On Rotten Tomatoes it has a score of 44% based on reviews from 18 critics.
Ken Parish Perkins of the Philadelphia Inquirer called the pilot "dark, moody and confusing". Ed Bark of The Dallas Morning News said "Fans of heavy automatic weapons fire, bloodletting and unrelenting bleakness won't be disappointed. A supporting character named Mike Pinocchio supplies the gutter-level language, none of which can be printed here." David Kronke of the Daily News of Los Angeles said: "Fortunately, Carter makes the show's pilot episode exciting, smart and edgy enough that, for the time being, viewers will be intrigued enough to see how this ordeal will play out." Rob Owen of the Pittsburgh Post-Gazette wrote: "If most of these Harsh Realm characters are virtual, why should we care? And if the show is playing out inside Hobbes' brain, why do any of the events depicted matter? Presumably future episodes will answer those questions, but the pilot exudes lots of flash and little heart. The characters lack any spark of life and depth. Harsh Realm could improve, but at this point dark conspiracies and paranoia have become tiresome. How many viewers will stick with Harsh Realm to a point it starts to make sense?" Mark McGuire of the Times Union commented that "Carter's script and the direction of Daniel Sackheim are riddled with hoary, snory contemporary clichés."

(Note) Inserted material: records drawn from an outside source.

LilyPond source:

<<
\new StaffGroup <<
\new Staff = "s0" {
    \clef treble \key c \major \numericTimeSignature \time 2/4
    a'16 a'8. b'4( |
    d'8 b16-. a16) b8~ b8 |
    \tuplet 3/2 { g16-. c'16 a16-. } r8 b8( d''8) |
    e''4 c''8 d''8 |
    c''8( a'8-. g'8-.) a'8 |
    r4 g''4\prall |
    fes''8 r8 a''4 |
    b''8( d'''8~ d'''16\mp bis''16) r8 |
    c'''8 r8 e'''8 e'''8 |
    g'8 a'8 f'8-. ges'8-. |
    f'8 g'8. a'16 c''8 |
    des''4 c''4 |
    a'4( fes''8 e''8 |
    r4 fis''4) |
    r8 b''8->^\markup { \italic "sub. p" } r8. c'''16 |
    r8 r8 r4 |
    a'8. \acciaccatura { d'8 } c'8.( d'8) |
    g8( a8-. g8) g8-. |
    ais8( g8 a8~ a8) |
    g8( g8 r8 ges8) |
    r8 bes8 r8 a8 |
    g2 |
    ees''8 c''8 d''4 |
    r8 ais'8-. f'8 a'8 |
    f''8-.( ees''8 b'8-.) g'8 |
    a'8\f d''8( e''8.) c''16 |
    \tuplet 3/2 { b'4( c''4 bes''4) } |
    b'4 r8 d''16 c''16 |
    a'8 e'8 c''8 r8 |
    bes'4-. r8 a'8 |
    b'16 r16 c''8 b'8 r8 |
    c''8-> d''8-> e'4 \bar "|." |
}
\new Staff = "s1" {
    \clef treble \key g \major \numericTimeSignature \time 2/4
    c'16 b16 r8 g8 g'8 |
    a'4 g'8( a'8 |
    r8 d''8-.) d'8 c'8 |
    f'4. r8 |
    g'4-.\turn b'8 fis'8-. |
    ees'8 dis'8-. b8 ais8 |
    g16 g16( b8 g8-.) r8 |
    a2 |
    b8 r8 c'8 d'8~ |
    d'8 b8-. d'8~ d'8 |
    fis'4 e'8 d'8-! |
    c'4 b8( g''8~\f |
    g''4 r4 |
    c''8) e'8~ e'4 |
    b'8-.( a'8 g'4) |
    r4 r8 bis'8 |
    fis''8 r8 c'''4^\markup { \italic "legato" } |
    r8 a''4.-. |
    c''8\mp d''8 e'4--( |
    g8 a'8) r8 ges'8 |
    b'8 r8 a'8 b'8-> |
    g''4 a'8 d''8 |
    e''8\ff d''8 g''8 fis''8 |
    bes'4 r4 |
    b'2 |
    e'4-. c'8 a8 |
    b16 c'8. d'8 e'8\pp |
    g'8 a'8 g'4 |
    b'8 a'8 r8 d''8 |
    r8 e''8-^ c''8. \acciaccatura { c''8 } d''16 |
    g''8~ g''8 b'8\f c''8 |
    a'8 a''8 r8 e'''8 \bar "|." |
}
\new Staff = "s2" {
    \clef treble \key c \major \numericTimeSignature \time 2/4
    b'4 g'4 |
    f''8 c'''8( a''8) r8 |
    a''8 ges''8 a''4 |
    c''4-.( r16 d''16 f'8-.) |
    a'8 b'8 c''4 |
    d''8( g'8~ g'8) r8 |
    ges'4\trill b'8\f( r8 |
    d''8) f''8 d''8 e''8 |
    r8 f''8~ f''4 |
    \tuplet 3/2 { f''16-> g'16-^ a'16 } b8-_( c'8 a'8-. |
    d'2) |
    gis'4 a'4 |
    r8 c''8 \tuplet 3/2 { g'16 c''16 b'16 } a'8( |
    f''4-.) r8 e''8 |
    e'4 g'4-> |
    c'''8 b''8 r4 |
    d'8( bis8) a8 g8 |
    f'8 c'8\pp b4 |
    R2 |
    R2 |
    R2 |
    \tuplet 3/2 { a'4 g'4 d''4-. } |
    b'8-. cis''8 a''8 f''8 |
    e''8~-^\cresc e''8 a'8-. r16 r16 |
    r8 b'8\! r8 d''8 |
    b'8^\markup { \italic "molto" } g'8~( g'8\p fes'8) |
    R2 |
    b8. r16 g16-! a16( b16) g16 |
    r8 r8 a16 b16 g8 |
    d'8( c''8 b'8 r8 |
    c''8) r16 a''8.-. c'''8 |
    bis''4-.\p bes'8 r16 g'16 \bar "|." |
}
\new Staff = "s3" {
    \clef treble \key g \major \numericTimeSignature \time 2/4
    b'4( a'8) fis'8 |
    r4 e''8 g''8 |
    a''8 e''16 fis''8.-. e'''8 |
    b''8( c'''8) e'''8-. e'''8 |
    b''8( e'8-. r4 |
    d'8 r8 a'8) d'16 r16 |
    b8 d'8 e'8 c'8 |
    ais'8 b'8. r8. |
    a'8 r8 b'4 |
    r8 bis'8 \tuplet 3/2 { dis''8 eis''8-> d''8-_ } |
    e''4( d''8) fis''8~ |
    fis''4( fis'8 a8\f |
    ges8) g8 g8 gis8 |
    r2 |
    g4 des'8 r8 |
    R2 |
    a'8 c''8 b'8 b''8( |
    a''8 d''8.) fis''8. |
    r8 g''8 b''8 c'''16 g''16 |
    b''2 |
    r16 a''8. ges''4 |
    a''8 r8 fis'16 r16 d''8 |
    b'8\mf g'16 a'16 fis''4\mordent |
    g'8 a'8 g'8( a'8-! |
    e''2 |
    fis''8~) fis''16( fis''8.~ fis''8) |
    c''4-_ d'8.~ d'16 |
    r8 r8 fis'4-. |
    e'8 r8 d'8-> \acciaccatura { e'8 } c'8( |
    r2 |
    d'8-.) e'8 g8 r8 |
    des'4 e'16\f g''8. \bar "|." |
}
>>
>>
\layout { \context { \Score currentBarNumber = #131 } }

Later Samantha Mathis said, "I mean, did it actually air? My recollection on having done that was that it was greenlit into production when one person was the president of the studio and when we aired someone else was the president of the studio and as often times happens things just get abandoned because they were made by the prior regime if you will and people want to clean house. But I thought that was a very interesting provocative landscape and I was excited to work with Chris Carter – that’s all I really remember about why that didn’t launch."

==Lawsuit==
A lawsuit filed by the creators of the Harsh Realm comic book series that was licensed by Fox and Carter as the basis for the TV series became a precedent-setting case. In it, Fox attorneys argued that Carter's sole "written by" credit was not only warranted, but required under the rules of the Writers Guild of America (WGA). Fox argued – with the support of the WGA – that it could not give Hudnall and Paquette the credit they demanded, because of the WGA agreement. "The problem with this argument," Judge Martin responded, "is that [Hudnall and Paquette] are not members of the WGA and are not bound by its contract. If the listing of the credits violates [their] right under the Lanham Act, the fact that the violation is pursuant to a contract with a third party is no defense." In response to the comic book authors’ request for a preliminary injunction, Judge Martin found that "While there are substantial differences between the comic books and the television series, a trier of fact could find that it is misleading to represent Chris Carter as the creator of ‘Harsh Realm’ without giving adequate recognition to the role [Hudnall and Paquette] played in its creation."

==Home release==
The DVD box set features two commentary tracks on the pilot episode by the show's creator and director as well as other special features.